Lessons? This case is unusual in that the decision-maker involved had clear knowledge of the knife brandishing incident but for some reason elected not to apply the same standard to plaintiff. Having a single point of review for disciplinary actions is one way of making those actions consistent. Another is to identify the factors used in making disciplinary decisions, and record them somewhere so that it's possible to make at least an argument that there was some differentiation between employees. Finally, this decision is quite readable and raises excellent points for practitioners and human resource specialists alike. I highly recommend reviewing it.

Tuesday, January 10, 2012

NLRB Limits the Scope of Arbitration Agreements


In what is being perceived as a part of a continuing attack on the ability of employers to limit their litigation exposure through employment agreements requiring arbitration (and also part of a continuing effort to bolster the business of labor unions and trial lawyers), the NLRB has now determined that employers may not require their employees to sign arbitration agreements limiting class actions or other collective legal claims. The decision, if it goes unchallenged on appeal, will have significant implications for employers that use arbitration agreements as a means of limiting their class-action exposure.

The Board's decision appears to fly in the face of a recent Supreme Court case which held that state courts could not prohibit class-action waivers in arbitration agreements. That case--AT&T Mobility--determined that limiting the scope of an agreement in a consumer contract frustrated the Federal Arbitration Act's purpose of encouraging arbitration of disputes.

The agreement in question here required all disputes and claims relating to employment issues to be submitted to final and binding arbitration, and the arbitrator was limited to hearing only individual claims. The Board determined that the effect of the agreement was to limit employees, as a condition of employment, from filing collective litigation of claims in any form, arbitral or judicial.

The Board determined that the agreement's provision violated the National Labor Relations Act's defense of protected concerted activity by employees; so-called Section 7 rights. Section 7 rights are particularly broad, and apply regardless of whether the employer is unionized. The Board has greatly expanded the scope of Section 7 rights recently, particularly in the arena of social media. Accordingly, all employers that make use arbitration agreements need to pay careful attention to this holding.

In an interesting rhetorical twist, the Board noted that employees represented by a union can waive their collective action rights under the terms of a collective-bargaining agreement, but that individual employees may not. The Board also noted that AT&T Mobility applied to consumer contracts; this was a distinction the Board found important because the Board's decision affected far fewer people in each instance than a typical consumer contract.

This distinction seems to me to be a false one-the scope of the Board's efforts arguably apply to more than 120 million people, far more than an average consumer contract. Moreover, there is Supreme Court precedent indicating that there is no particular difference between arbitration agreements signed by individual employees and those signed by union representatives.

I should also note here that the Board's decision does not foreclose the use of arbitration agreements per se. As long as an employer leaves open a way for its employees to engage in class action litigation, the employer may require individual claims to be arbitrated. Of course, this option keeps in place the ability of employees and their attorneys to engage in hugely expensive collective actions, about which the employer can do nothing.

The employer in this case has the ability to appeal this decision, and I suspect it will do so. In the meantime, one possible way of limiting collective action exposure would be to write a detailed arbitration agreement limiting discovery and litigation processes, which are the most significant expenses in class action litigation. Whether that would survive Board review is an open question.  Finally, employers should note that managerial employees are not covered by the Board's decision, nor are independent contractors, an important exception for many employers.

• **Dataset records**

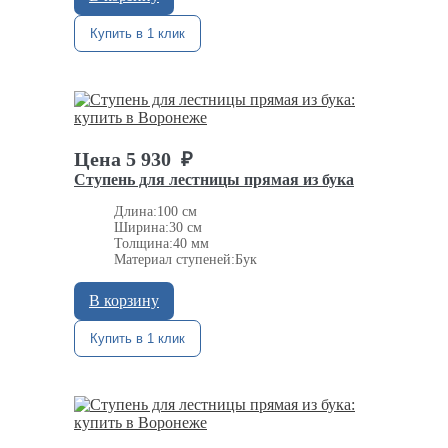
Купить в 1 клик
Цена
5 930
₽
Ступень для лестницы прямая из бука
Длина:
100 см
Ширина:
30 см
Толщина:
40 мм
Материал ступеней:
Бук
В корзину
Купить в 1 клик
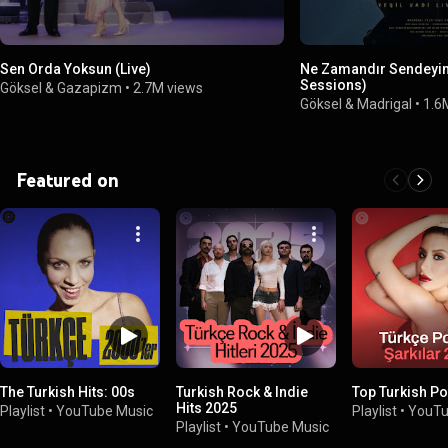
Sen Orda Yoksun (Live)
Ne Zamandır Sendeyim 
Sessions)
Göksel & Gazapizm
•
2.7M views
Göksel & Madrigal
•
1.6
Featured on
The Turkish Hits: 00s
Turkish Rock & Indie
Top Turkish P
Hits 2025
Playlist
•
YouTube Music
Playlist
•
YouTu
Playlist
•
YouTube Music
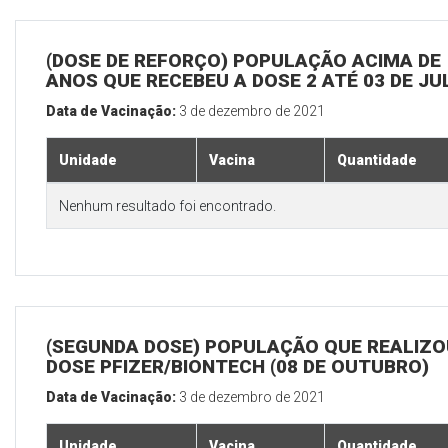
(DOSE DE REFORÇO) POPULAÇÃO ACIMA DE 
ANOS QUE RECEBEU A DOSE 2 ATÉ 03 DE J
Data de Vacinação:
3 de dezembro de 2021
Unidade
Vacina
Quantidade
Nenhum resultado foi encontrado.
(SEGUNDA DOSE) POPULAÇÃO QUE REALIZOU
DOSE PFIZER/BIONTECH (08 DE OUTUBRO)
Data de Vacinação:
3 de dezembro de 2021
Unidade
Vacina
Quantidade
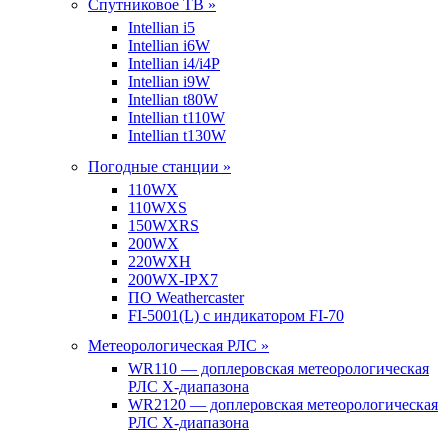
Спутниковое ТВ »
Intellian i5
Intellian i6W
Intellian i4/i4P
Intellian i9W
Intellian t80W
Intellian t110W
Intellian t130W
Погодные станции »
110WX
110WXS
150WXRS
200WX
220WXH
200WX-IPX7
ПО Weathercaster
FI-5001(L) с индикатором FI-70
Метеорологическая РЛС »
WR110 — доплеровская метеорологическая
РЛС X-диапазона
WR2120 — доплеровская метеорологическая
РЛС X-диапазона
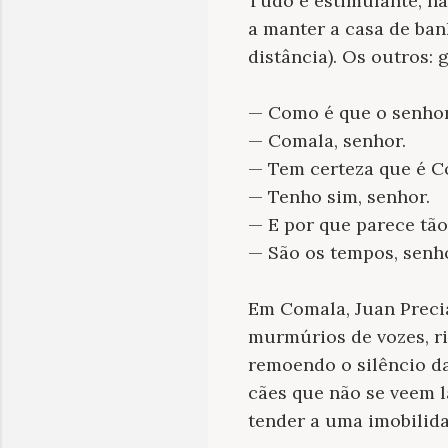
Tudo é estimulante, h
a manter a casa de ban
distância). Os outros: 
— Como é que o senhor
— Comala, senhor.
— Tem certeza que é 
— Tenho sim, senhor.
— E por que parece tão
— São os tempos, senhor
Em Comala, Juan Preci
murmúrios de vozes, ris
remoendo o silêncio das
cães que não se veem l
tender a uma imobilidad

• **The problem**
According to the NLRB arbitration post, what did the Supreme Court hold in AT&T Mobility? You won't need the items for this.

• **Task response**
It held that state courts could not prohibit class-action waivers in arbitration agreements.